Monday 27 May 2019

Reading the message


In a post a week before the elections for the European Parliament, I suggested that there is a problem when politicians argue for us to use an election to ‘send a message’, firstly because the end result is a conglomerate of a whole lot of individual decisions taken for a variety of reasons, and secondly because they are likely to either misunderstand or else wilfully misinterpret the message once it’s been sent.  Reactions to the EU vote show the misinterpretation at work. 
Nathan Gill for Nigel Farage PLC said in the aftermath that his company’s electoral victory was a "very strong message from Wales - we want our Brexit and we want it now", apparently based on the fact that his company received 32.5% of the vote.  One third of the vote doesn’t look like a clear message to me.  Adam Price, for Plaid, went the other way, declaring that the results show that "Wales is a Remain nation".  I’m not exactly convinced by that one either.
It’s certainly ‘true’ that the parties explicitly committed to ‘remain’ (Plaid, Lib Dems, Green, Change UK) won 42.4% of the vote in Wales, whilst those explicitly committed to leaving at any price (Nigel Farage PLC and UKIP) had a combined total of only 35.8%, but that ignores the two ‘traditional’ parties, Conservative and Labour.  The Tories should surely be counted in the pro-Brexit camp, taking that total to 42.3%, making it more or less even between the two sides of the debate.  The big question is over where Labour’s votes should be counted in this particular equation.  On the basis of their formal policy (which is that they will secure a fantasy deal with the EU27 and then support Brexit on those revised terms), they should surely be counted on the Brexit side of the equation, giving the pro-Brexit forces in Wales a very clear lead by 57.6%: 43.4% - a wider margin than achieved in the 2016 referendum.
Carwyn Jones seems to think that we should ignore Labour’s actual policy and treat it as a ‘remain’ party, according to a tweet he issued ahead of the results, saying that “Remain parties will comfortably out-poll the Brexit Party in Wales tonight, but the Brexit Party will come first in the vote tallies. This is why I said we should have put forward a united slate, just like the Brexit Party”.  Deciding who’s right seems to depend on who is interpreting the message and what they want to believe.  That brings us back to the problem of sending and interpreting messages.
We know that many Labour voters deserted that party – leavers supporting Nigel Farage PLC and remainers supporting Plaid, the Lib Dems and the Greens.  So, who was left?  Were they leavers, remainers, or simply lifelong Labour loyalists who will vote for the party regardless of its policies?  The main conclusions that I draw are that trying to discern views on a single issue when people vote for all sorts of reasons is fraught with difficulty, and that an electoral system which allows a company to claim victory and 50% of the seats with just under one third of the vote is badly broken.  As for Brexit itself, the result resolves nothing.

2 comments:

Anonymous said...

Excuse me, the result confirms everything.
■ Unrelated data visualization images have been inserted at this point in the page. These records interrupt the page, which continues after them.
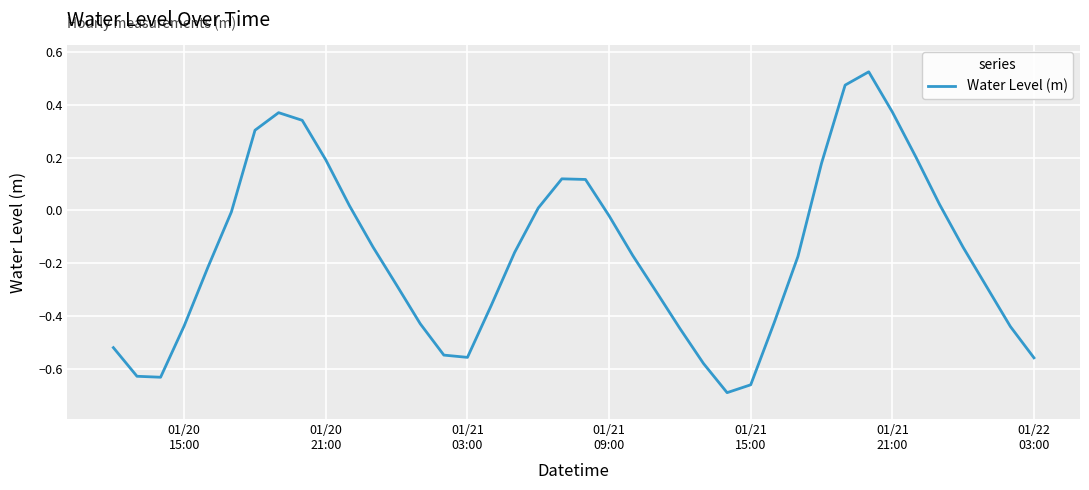

Is this an area chart (filled region under the line)?

No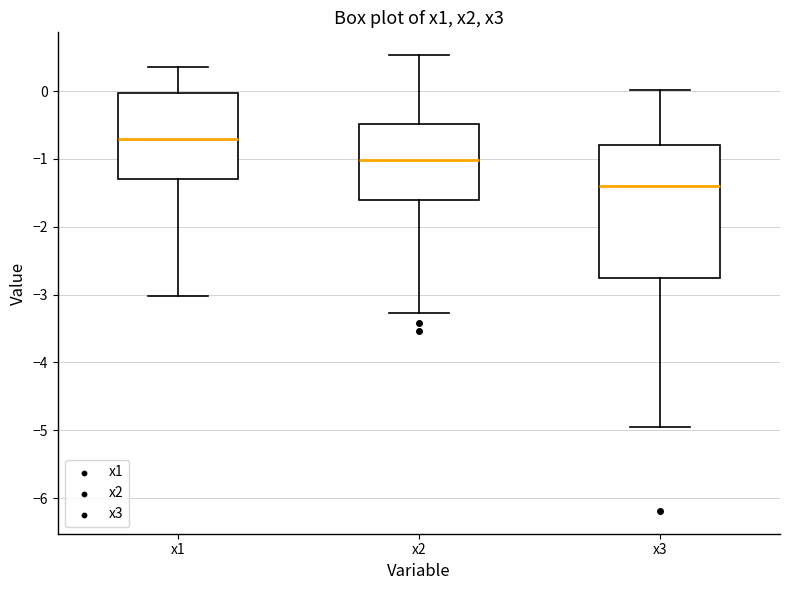

Reading left to right, transcribe this box plot: for each box, give where its median line is, the range the box spans, and where its two whiskers end, as read against the y-axis. The values are not printed on the chart, so give them approximately, as read against the axis.

x1: median -0.7, box -1.3 to 0.0, whiskers -3.0 to 0.4
x2: median -1.0, box -1.6 to -0.5, whiskers -3.3 to 0.5
x3: median -1.4, box -2.8 to -0.8, whiskers -5.0 to 0.0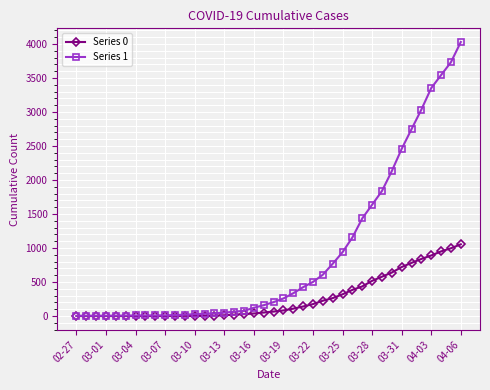

Which series has the largest range (max minus min)?

Series 1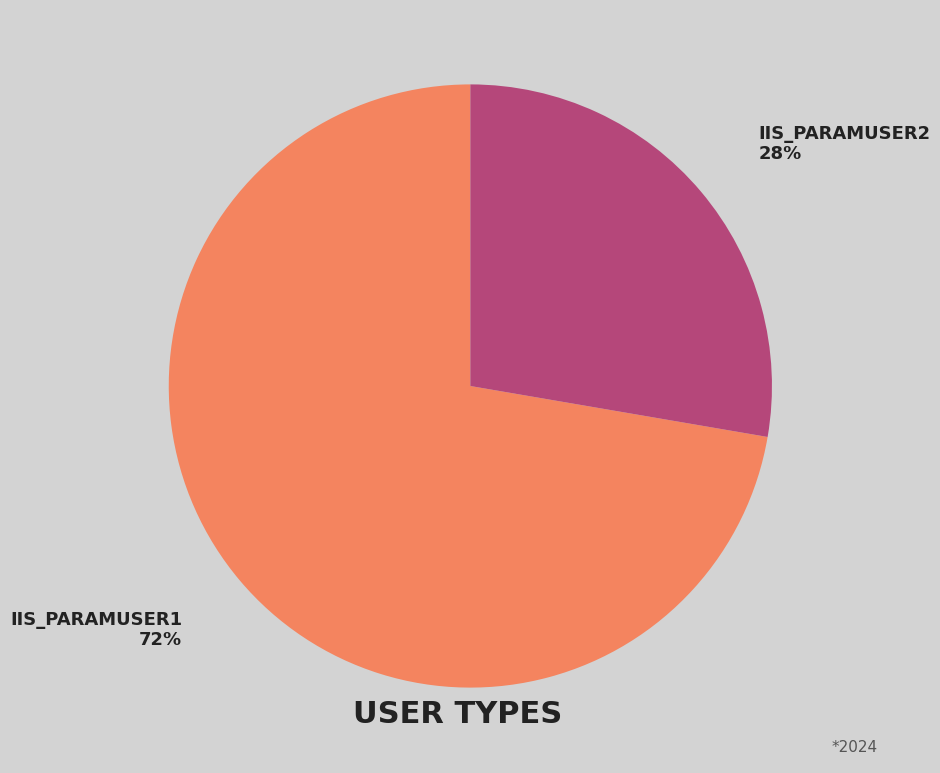

Is there a majority slice in this chart?

Yes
The BREXIT Party won hands down in England. The SNP won hands down in Scotland. And nobody really won in Wales because we are all too poorly educated to know what we were voting for. Or against.

But, as you rightly say, plus ça change.

John Dixon said...

To say that someone "won hands down" (in both England and Scotland) with between 30 and 40% of the vote illustrates the problem with calling it a 'victory' at all, and to argue that a similar result in Wales shows something entirely different serves merely to demonstrate your own prejudices. If you star from an utter conviction that the problem with Wales is that we are all too poorly educated to know anything, then it is hardly surprising that everything you see confirms that 'knowledge'. But you really shouldn't expect to be taken seriously.